This hybrid is a pure blood

On a crisp Hunter Valley morning, Komatsu unveiled an Australian first that is set to change mining.

On a site crowded with some of the newest machines in construction and mining, Komatsu launched the country’s first Hybrid Excavator to an impressed crowd of journalists and customers, demonstrating this new technology at its recent Boots On event at Cessnock in the Hunter Valley, New South Wales.

These two new earthmovers, the HB 205 and HB 215 (Long Carriage) "are pretty much the exact same machines (as regular diesel excavators), but are powered slightly differently," Komatsu managing director Sean Taylor told Australian Mining.

And it is the way they are powered that makes them so unique in the market.

Featuring a four cylinder engine, instead of the standard six cylinders, the new hybrid excavators have managed to "reduce carbon emissions by around 25% over the PC200," Australian Mining was told.

This equates to approximately a 10 kilogram per hour reduction in carbon dioxide emissions as compared to diesel only excavators.

On top of this, it provides fuel savings of around 25% to 41%, Taylor said.

The key factor in these new vehicles are the diesel electric drive.The new hybrid earthmovers swing function is driven by an electric motor, and feature an inverter and a solid state capacitor.

These work on the principle of swing energy regeneration and energy storage.

The energy used in the swing braking phase of the excavators’ operating cycle is converted to electricity, which is sent through the inverter and then stored in the Ultra Capacitor, which in turn uses the energy to power the excavators’ electric swing motors next rotation.

The HB 205 and HB 215 use Ultra Capacitors instead of the nickel metal batteries found in hybrid cars, for faster energy storage and transmission back to the motor.

The hybrids contain two motors – a slew motor, and a generator motor which assists the engine.

These excavators use 550 Volts AC between the swing motors and motor generators, while the capacitors store energy at 300 Volts DC.

The hybrid electrical system itself is fully insulated "so there is no chance of a high voltage accident," Komatsu Australia national business manager construction and excavation Chris Moroz told Australian Mining.

In the case of any voltage surges, the hybrid system automatically shuts down when problems are detected.

Despite replacing the six cylinder diesel engine with a four cylinder engine power has not been sacrificed.

According to Moroz, these hybrid excavators "run the same hydraulic breakout as normal excavators and the lifting capacity is the same as the PC200.

"When running a digging application, the hydraulics are assisted by the electric motor."

This makes operation much quieter.

Operators in the cabin only have to deal with noise levels of around 68 decibels.
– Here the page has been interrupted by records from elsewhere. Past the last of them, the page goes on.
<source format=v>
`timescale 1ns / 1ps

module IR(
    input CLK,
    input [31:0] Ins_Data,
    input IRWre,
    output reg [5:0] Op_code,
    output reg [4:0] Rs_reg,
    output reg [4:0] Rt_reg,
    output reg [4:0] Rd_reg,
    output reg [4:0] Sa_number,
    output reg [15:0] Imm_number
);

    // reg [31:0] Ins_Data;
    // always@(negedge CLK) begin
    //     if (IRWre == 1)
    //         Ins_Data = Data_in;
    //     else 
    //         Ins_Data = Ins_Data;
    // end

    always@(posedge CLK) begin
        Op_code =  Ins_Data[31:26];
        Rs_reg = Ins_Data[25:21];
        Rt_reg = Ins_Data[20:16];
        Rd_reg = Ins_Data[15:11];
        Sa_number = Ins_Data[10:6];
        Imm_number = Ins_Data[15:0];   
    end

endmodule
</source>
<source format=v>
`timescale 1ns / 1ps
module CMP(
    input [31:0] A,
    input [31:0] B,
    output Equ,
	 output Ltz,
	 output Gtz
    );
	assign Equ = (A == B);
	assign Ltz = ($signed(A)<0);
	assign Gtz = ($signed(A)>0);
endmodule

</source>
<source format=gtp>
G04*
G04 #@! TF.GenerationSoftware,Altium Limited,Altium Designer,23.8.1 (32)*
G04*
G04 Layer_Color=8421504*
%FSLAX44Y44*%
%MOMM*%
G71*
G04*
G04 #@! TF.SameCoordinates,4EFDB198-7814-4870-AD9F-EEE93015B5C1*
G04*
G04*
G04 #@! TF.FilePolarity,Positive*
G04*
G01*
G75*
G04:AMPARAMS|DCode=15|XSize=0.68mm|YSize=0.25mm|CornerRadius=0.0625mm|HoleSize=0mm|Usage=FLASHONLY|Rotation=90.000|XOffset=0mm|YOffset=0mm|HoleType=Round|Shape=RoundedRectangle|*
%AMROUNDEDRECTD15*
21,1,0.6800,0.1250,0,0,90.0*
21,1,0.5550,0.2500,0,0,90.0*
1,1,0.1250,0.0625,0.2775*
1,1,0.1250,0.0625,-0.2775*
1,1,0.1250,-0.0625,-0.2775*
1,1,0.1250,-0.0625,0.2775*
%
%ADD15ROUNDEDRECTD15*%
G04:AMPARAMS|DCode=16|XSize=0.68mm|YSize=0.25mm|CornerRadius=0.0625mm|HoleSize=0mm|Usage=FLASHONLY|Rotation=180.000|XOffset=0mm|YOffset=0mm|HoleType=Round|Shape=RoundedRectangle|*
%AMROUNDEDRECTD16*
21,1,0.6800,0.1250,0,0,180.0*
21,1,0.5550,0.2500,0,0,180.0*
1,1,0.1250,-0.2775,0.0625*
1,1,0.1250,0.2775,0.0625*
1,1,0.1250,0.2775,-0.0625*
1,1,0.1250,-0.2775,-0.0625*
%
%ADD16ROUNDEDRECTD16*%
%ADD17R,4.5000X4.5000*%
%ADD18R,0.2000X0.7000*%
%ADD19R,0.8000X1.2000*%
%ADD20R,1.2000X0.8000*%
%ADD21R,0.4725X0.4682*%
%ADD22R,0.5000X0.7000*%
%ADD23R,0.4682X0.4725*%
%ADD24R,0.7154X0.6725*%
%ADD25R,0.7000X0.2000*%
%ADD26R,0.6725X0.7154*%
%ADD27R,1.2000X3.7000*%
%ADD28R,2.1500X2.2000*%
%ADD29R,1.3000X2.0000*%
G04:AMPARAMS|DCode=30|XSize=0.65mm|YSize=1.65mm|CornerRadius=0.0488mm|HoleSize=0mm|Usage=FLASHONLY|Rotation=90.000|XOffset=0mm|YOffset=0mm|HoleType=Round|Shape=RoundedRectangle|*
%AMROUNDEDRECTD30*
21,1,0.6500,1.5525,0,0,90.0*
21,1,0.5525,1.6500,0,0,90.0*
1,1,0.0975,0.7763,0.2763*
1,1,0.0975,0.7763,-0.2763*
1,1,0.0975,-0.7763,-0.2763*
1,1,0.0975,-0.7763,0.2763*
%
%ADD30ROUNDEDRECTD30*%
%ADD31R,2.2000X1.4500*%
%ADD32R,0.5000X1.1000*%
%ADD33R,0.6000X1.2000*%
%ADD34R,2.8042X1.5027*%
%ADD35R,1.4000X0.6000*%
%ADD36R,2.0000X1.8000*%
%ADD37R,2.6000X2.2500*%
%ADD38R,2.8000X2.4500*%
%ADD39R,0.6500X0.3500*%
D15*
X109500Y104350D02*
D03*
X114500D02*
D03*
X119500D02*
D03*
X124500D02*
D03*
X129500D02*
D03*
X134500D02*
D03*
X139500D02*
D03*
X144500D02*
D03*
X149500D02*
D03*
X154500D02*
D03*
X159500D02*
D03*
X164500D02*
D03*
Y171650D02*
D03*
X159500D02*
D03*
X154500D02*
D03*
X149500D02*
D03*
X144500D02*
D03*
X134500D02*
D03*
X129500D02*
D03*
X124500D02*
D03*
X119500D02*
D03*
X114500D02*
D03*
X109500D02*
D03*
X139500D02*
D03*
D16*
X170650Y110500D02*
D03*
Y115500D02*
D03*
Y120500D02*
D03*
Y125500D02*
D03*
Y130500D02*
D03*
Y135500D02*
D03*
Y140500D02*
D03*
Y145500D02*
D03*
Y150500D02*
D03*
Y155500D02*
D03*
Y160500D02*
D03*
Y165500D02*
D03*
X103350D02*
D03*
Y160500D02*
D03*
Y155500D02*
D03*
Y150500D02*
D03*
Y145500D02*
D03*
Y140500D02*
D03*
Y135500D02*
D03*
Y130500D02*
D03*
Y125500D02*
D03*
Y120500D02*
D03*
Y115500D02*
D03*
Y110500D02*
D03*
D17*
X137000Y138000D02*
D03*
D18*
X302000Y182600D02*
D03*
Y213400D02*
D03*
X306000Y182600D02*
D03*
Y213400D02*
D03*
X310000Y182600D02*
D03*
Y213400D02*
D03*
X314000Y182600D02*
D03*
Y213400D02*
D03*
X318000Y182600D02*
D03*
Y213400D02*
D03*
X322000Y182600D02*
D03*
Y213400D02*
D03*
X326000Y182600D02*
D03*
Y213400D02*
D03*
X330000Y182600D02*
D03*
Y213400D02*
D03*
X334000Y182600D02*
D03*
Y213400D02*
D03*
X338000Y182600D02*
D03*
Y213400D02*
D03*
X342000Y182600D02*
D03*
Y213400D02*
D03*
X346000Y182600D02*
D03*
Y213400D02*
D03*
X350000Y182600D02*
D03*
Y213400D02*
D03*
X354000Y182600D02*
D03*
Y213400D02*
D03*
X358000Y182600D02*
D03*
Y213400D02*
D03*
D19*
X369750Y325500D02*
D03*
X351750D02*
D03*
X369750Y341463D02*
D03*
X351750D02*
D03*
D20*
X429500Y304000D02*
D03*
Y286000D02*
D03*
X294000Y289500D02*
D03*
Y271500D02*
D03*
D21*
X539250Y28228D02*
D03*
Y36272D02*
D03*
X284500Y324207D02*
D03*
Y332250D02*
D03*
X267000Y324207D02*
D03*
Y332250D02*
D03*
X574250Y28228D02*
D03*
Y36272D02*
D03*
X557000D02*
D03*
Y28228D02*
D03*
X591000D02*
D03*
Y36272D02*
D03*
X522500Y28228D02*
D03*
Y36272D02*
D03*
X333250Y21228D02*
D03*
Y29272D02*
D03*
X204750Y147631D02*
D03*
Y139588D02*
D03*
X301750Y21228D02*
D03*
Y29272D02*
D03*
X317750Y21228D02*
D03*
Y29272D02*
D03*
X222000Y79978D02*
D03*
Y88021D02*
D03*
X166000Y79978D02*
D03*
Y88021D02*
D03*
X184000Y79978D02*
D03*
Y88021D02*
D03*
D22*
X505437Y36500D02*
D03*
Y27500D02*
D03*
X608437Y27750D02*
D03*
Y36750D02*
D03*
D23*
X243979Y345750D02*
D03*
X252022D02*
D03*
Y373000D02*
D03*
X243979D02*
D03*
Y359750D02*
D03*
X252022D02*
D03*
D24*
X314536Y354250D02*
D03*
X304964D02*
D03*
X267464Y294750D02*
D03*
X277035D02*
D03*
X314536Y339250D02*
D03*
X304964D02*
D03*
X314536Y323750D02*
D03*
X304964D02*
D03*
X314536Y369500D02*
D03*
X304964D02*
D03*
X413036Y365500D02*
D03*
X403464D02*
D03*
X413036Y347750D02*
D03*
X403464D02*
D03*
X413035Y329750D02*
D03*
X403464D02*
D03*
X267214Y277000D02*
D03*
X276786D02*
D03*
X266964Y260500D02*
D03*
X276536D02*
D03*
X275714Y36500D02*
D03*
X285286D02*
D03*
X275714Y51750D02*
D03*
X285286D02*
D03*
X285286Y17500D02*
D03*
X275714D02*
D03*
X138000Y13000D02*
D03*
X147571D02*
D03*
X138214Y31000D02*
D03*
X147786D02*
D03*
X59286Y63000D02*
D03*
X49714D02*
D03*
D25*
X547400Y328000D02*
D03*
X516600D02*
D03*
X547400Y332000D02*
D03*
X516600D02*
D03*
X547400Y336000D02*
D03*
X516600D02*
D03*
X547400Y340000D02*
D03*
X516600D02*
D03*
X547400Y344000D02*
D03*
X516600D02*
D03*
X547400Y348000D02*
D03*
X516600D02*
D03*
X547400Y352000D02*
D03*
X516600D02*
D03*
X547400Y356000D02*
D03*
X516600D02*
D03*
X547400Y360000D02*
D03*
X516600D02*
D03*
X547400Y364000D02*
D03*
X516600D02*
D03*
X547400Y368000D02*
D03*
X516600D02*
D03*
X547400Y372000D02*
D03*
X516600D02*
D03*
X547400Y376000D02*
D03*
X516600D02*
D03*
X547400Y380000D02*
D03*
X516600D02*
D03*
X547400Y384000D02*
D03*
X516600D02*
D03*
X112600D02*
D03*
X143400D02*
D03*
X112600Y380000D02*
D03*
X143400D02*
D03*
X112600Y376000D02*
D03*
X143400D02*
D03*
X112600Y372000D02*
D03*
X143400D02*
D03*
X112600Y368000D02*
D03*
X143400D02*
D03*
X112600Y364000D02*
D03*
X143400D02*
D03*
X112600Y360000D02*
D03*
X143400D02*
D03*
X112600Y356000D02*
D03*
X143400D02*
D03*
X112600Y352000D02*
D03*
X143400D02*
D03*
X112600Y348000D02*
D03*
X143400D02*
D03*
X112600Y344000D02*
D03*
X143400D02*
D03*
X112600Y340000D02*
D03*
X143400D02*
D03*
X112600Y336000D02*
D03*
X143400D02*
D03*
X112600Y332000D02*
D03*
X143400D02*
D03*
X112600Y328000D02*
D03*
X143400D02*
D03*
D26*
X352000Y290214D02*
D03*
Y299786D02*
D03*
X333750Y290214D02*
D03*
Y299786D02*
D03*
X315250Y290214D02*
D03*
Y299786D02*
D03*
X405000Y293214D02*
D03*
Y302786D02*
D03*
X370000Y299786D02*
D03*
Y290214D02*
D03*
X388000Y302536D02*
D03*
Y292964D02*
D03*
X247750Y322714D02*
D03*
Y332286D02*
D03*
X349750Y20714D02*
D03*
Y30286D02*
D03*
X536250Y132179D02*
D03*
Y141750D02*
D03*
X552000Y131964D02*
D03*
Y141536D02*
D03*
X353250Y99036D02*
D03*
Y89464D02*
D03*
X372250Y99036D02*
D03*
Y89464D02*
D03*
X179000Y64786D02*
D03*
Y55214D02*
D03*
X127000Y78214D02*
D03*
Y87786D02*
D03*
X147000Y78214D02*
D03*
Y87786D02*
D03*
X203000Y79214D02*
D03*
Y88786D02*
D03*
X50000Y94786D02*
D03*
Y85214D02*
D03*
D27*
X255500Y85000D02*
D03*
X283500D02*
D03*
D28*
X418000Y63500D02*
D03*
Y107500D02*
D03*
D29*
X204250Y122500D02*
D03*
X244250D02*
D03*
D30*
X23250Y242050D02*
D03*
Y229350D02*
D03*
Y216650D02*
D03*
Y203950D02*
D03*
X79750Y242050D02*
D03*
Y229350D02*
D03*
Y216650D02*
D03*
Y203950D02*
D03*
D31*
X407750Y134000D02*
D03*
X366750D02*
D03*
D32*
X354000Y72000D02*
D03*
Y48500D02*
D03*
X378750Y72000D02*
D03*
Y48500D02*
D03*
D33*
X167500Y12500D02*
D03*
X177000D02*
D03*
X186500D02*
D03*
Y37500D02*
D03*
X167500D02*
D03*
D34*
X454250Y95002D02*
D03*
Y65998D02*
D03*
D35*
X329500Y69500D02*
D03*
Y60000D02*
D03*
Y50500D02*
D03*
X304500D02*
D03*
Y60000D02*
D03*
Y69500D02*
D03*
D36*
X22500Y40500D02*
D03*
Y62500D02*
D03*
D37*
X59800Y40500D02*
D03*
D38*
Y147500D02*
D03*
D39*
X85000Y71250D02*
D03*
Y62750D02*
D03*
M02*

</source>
Due to its electric motor, the hybrid excavators also have a much lower rpm, with a super low idle of only 700 rpm as opposed to the higher idle speed of 1400 rpm for the PC200.

This has also made the noise of the hybrid recognisable as "diesel engines sound different at super low idle rates".
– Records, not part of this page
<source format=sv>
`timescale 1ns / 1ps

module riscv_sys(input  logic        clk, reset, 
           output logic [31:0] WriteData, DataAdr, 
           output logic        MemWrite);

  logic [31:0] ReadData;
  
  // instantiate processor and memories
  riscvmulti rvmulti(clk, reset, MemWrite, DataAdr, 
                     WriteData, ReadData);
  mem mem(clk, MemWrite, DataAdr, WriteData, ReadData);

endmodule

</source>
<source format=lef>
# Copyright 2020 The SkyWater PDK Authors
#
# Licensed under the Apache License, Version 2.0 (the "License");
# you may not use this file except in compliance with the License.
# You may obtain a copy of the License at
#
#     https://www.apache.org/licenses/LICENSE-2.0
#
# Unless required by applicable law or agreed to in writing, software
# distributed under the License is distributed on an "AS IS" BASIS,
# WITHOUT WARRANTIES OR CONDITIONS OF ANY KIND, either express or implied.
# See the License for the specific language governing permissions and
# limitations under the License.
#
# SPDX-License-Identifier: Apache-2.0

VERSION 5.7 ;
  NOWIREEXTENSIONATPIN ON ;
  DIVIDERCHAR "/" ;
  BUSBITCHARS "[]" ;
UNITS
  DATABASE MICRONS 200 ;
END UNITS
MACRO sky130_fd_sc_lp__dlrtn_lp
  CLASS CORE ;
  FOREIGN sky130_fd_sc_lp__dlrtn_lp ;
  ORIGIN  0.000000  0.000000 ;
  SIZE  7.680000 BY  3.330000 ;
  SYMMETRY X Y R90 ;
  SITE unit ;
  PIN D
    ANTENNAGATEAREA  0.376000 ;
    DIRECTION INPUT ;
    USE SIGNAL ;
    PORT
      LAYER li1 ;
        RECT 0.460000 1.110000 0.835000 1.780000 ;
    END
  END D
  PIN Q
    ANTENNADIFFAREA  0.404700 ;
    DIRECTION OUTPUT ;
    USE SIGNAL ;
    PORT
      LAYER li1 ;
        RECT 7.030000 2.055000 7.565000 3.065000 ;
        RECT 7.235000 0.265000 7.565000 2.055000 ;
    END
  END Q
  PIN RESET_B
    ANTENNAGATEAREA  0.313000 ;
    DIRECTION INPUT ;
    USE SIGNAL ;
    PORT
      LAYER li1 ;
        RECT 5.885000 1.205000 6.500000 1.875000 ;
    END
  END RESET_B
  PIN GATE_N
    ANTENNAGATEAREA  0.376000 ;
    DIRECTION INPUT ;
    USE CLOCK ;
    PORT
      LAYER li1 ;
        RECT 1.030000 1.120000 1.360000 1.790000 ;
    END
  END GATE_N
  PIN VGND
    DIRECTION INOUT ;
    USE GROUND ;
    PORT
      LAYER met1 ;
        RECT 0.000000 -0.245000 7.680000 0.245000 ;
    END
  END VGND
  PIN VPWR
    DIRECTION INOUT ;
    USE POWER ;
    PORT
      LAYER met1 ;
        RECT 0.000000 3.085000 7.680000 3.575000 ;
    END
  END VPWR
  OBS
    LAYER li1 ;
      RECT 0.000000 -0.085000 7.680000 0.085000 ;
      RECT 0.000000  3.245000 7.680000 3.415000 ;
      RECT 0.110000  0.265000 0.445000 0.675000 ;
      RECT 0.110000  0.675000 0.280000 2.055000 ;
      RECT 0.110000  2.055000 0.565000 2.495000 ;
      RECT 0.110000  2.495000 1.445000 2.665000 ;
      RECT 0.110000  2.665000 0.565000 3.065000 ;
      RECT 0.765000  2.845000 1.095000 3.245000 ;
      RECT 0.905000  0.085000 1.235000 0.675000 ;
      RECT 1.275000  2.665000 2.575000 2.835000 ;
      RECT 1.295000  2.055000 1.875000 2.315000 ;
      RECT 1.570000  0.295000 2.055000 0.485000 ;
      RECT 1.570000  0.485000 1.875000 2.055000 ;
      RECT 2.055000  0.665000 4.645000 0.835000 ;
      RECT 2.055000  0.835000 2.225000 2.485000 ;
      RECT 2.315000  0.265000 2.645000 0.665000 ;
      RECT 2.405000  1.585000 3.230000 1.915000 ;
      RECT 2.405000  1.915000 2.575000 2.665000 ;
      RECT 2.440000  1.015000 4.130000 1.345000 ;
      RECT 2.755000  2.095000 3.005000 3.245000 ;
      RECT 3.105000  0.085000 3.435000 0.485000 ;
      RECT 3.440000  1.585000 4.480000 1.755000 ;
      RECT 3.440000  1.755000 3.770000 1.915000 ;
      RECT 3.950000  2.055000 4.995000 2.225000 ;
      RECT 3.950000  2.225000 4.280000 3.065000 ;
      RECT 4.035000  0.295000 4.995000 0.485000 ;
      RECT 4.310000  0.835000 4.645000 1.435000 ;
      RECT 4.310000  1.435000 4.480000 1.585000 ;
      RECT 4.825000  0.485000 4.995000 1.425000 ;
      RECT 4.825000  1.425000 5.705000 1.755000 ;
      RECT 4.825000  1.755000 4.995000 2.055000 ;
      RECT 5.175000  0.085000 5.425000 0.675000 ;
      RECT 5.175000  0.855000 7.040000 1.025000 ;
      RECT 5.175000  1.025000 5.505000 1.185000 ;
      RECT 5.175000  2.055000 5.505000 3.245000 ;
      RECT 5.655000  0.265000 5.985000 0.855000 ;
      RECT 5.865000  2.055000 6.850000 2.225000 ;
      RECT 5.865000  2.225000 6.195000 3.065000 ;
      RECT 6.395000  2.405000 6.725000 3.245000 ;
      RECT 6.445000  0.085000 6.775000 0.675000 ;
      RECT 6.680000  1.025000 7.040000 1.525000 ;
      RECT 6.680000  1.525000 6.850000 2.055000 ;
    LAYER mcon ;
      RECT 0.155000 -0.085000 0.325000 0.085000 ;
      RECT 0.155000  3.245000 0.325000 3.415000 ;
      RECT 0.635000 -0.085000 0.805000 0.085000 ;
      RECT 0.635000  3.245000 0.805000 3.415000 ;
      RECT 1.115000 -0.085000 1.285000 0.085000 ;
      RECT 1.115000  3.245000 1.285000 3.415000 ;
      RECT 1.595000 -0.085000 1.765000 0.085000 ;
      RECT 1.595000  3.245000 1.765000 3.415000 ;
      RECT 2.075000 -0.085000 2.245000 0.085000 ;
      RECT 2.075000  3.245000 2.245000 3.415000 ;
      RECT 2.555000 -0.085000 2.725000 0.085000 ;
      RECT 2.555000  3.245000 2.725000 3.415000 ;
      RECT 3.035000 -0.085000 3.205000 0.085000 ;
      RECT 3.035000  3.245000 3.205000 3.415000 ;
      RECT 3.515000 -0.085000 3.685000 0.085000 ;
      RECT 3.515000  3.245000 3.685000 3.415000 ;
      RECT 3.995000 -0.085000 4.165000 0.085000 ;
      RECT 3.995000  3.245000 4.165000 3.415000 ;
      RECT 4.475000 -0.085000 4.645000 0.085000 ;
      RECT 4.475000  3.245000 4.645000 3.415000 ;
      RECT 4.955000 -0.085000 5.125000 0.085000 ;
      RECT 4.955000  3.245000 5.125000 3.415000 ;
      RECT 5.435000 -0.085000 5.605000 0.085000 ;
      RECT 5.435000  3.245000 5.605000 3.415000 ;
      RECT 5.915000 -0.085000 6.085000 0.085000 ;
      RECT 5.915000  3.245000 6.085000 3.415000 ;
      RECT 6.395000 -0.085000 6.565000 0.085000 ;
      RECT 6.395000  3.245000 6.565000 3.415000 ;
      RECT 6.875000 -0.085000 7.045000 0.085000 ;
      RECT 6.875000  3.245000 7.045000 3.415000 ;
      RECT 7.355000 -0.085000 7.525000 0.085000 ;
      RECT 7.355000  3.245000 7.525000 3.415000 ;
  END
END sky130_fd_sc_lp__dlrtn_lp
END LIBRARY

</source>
Speaking to Oliver Diprose the CEO of Tasmanian civil and mining contractor Gradco, which bought the first hybrid in Australia, he told Australian Mining they purchased the excavator as "our company is always on the lookout for innovative products, as there are a lot of similarities between contractors, and having a greener machine such as this is really a point of difference for us.

"We’ve already seen a positive response to purchasing them. On top of this are the diesel savings, as owning 180 pieces of plant equipment, we go through two to two and half million litres of diesel fuel every year," Diprose added.

While the excavators showcased at the Boots On event were the first in Australia, there are currently 700 machines globally, with approximately 500 of the hybrid earthmovers operating in Japan.

Despite the differing power system, users can learn to operate the machine in a single hour long handover.

Extra training is not needed.

However, training the next generation of mechanics and diesel fitters is something on which Komatsu has heavily focused.

Managing director Sean Taylor said its training scheme, the Apprentice Development System (ADS), has been a key issue for the company.

"It’s our responsibility to train plant and heavy machinery technicians for our industry," Taylor said.

As reported in Australian Mining in February, Komatsu has been working in a partnership with TAFE to give apprentices skills in plant maintenance and repair.

To date there are more than 120 apprentices in the program, "with 140 expected in the next round," he said.

"We are aiming to constantly increase apprentice numbers," Taylor added.

He went on to say that Komatsu is working on building capacity to support the upcoming mining boom, and being a technology leader in the industry.